(HP71B) Modern GAMMA formula for Forth or ASM?

[peacecalc]

Hi floppy,

for over 30 years (not a knowledge we have today 2024) I programmed the gamma-function for a computer with a 368 processor and a 387 coprocessor (only for real arguments).

The interesting point is only that I used different expressions for different arguments:

1) for positive x

\[x \ge 10: \Gamma(x) \approx \sqrt{\frac{2\pi}{x}}\cdot \exp\left(x*\ln(x) + (S_8 - x)\right)\]

This is the expression - Stirling, but the infinite sum is reduced to 8 terms (is possible because x => 10):

\[S_8 = \sum_{k=1}^{8} \frac{B_{2k}}{2k(2k-1)x^{2k-1}}\]

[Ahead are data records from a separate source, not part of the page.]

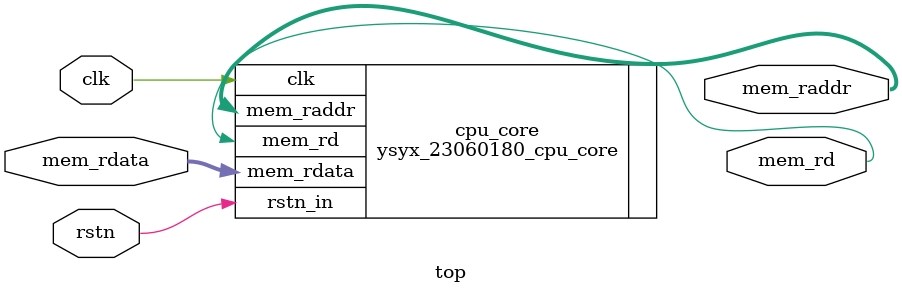
<source format=v>
`timescale 1ns / 1ps

module top(
    input clk,
    input rstn,
    output mem_rd,
    output [31:0] mem_raddr,
    input [31:0] mem_rdata
);

    ysyx_23060180_cpu_core cpu_core(
        .clk(clk),
        .rstn_in(rstn),
        .mem_rd(mem_rd),
        .mem_raddr(mem_raddr),
        .mem_rdata(mem_rdata)
    );

endmodule

</source>
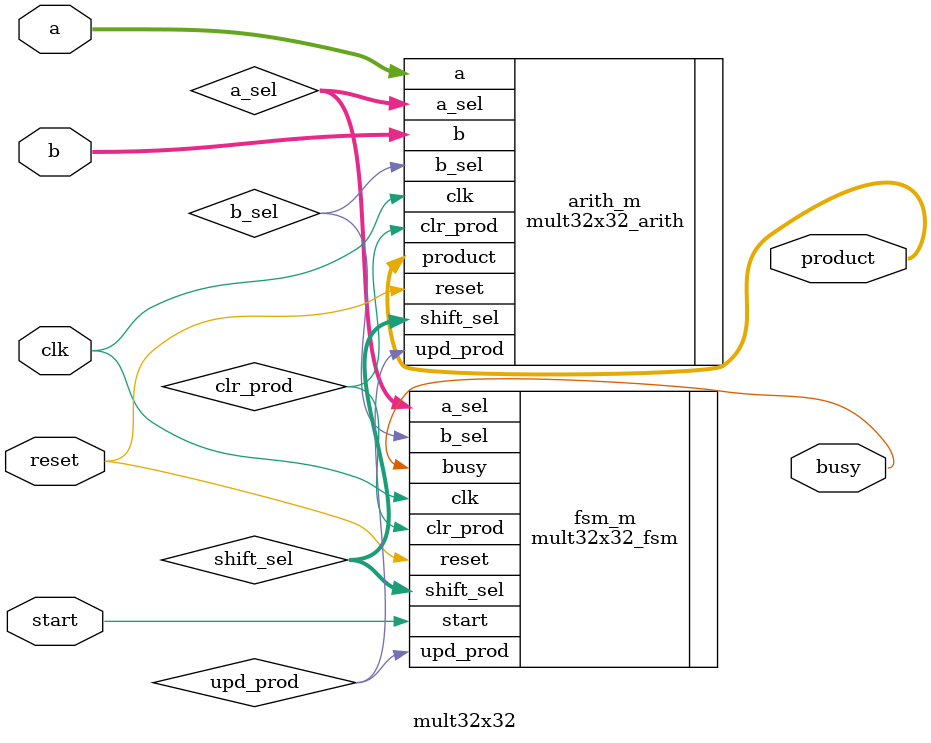
<source format=sv>
module mult32x32 (
    input logic clk,            // Clock
    input logic reset,          // Reset
    input logic start,          // Start signal
    input logic [31:0] a,       // Input a
    input logic [31:0] b,       // Input b
    output logic busy,          // Multiplier busy indication
    output logic [63:0] product // Miltiplication product
);

// Put your code here
// ------------------
    logic [1:0] a_sel;
    logic b_sel;
    logic [2:0] shift_sel;
    logic upd_prod;
    logic clr_prod;

    mult32x32_fsm fsm_m(
        .clk(clk),
        .reset(reset),
        .start(start),
        .busy(busy),
        .a_sel(a_sel),
        .b_sel(b_sel),
        .shift_sel(shift_sel),
        .upd_prod(upd_prod),
        .clr_prod(clr_prod)
    );

    mult32x32_arith arith_m(
        .clk(clk),
        .reset(reset),
        .a(a),
        .b(b),
        .a_sel(a_sel),
        .b_sel(b_sel),
        .shift_sel(shift_sel),
        .upd_prod(upd_prod),
        .clr_prod(clr_prod),
        .product(product)
    );

// End of your code

endmodule

</source>
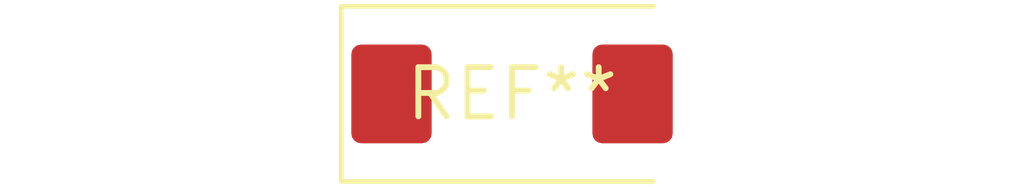
<source format=kicad_pcb>
(kicad_pcb (version 20240108) (generator pcbnew)

  (general
    (thickness 1.6)
  )

  (paper "A4")
  (layers
    (0 "F.Cu" signal)
    (31 "B.Cu" signal)
    (32 "B.Adhes" user "B.Adhesive")
    (33 "F.Adhes" user "F.Adhesive")
    (34 "B.Paste" user)
    (35 "F.Paste" user)
    (36 "B.SilkS" user "B.Silkscreen")
    (37 "F.SilkS" user "F.Silkscreen")
    (38 "B.Mask" user)
    (39 "F.Mask" user)
    (40 "Dwgs.User" user "User.Drawings")
    (41 "Cmts.User" user "User.Comments")
    (42 "Eco1.User" user "User.Eco1")
    (43 "Eco2.User" user "User.Eco2")
    (44 "Edge.Cuts" user)
    (45 "Margin" user)
    (46 "B.CrtYd" user "B.Courtyard")
    (47 "F.CrtYd" user "F.Courtyard")
    (48 "B.Fab" user)
    (49 "F.Fab" user)
    (50 "User.1" user)
    (51 "User.2" user)
    (52 "User.3" user)
    (53 "User.4" user)
    (54 "User.5" user)
    (55 "User.6" user)
    (56 "User.7" user)
    (57 "User.8" user)
    (58 "User.9" user)
  )

  (setup
    (pad_to_mask_clearance 0)
    (pcbplotparams
      (layerselection 0x00010fc_ffffffff)
      (plot_on_all_layers_selection 0x0000000_00000000)
      (disableapertmacros false)
      (usegerberextensions false)
      (usegerberattributes false)
      (usegerberadvancedattributes false)
      (creategerberjobfile false)
      (dashed_line_dash_ratio 12.000000)
      (dashed_line_gap_ratio 3.000000)
      (svgprecision 4)
      (plotframeref false)
      (viasonmask false)
      (mode 1)
      (useauxorigin false)
      (hpglpennumber 1)
      (hpglpenspeed 20)
      (hpglpendiameter 15.000000)
      (dxfpolygonmode false)
      (dxfimperialunits false)
      (dxfusepcbnewfont false)
      (psnegative false)
      (psa4output false)
      (plotreference false)
      (plotvalue false)
      (plotinvisibletext false)
      (sketchpadsonfab false)
      (subtractmaskfromsilk false)
      (outputformat 1)
      (mirror false)
      (drillshape 1)
      (scaleselection 1)
      (outputdirectory "")
    )
  )

  (net 0 "")

  (footprint "CP_EIA-7343-20_Kemet-V" (layer "F.Cu") (at 0 0))

)

</source>
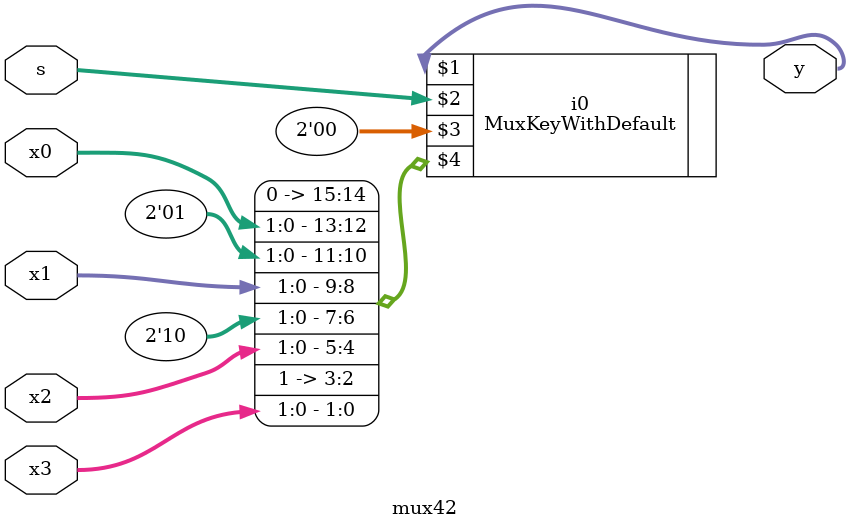
<source format=v>
module mux42(x0, x1, x2, x3, s, y);
	input [1:0] x0;
	input [1:0] x1;
	input [1:0] x2;
	input [1:0] x3;
	input [1:0] s;
	output[1:0] y;
  MuxKeyWithDefault #(4, 2, 2) i0(y, s, 2'b0, {
    2'b00, x0,
    2'b01, x1,
    2'b10, x2,
    2'b11, x3
  });
endmodule

</source>
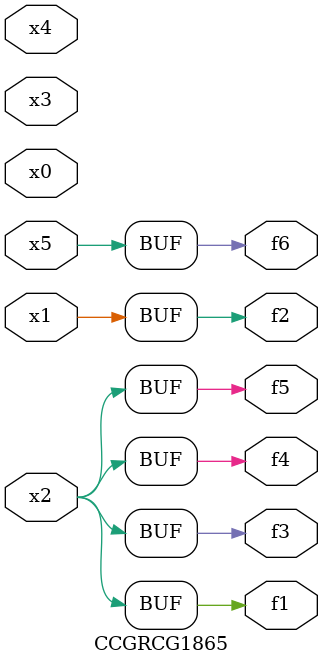
<source format=v>
module CCGRCG1865(
	input x0, x1, x2, x3, x4, x5,
	output f1, f2, f3, f4, f5, f6
);
	assign f1 = x2;
	assign f2 = x1;
	assign f3 = x2;
	assign f4 = x2;
	assign f5 = x2;
	assign f6 = x5;
endmodule

</source>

The B(2k) are the Bernoullinumbers and the sum ist calculated with the Horner-scheme:

\[S_8 = (((((((c_8x^{-2} + c_7)x^{-2} + c_6)x^{-2} + c_5)x^{-2} + c_4)x^{-2} + c_3)x^{-2} +
c_2)x^{-2} + c_1)x^{-1} \]

The c(k) are the precalculated expressions:

\[ c_k = \frac{B_{2k}}{2k(2k-1)} \]

If we want to calculate for smaller positiv arguments let's us say x = 7.32, my former program calculates the value for 10.32 and in a loop it calculates:

\[ \Gamma(9.32) = \frac{\Gamma(10.32)}{9.32 } \qquad \Gamma(8.32) = \frac{\Gamma(9.32)}{8.32 } \qquad \Gamma(7.32) = \frac{\Gamma(8.32)}{7.32 }\]

My test if this works with a good accuracy is:

\[ \Gamma(0.5) = \sqrt{\pi} \]

Unfortunately I didn't document how many digit were correct.

2) And the negative Numbers x < 0 (without the negativ integers) were calculated with the expression:

\[ \Gamma(x) = \frac{\pi}{\sin(\pi\cdot x)\Gamma(1-x)} \]

Let us say we have x = - 3.6 then we calculate:

\[ \Gamma(-3.6) = \frac{\pi}{\sin(\pi\cdot (-3.6))\Gamma(4.6)} \]

This all was only a self educational exercise for learning programming the coprocessor with some aspects. May be someone else remembers or knows a more actual procedure if he reads that.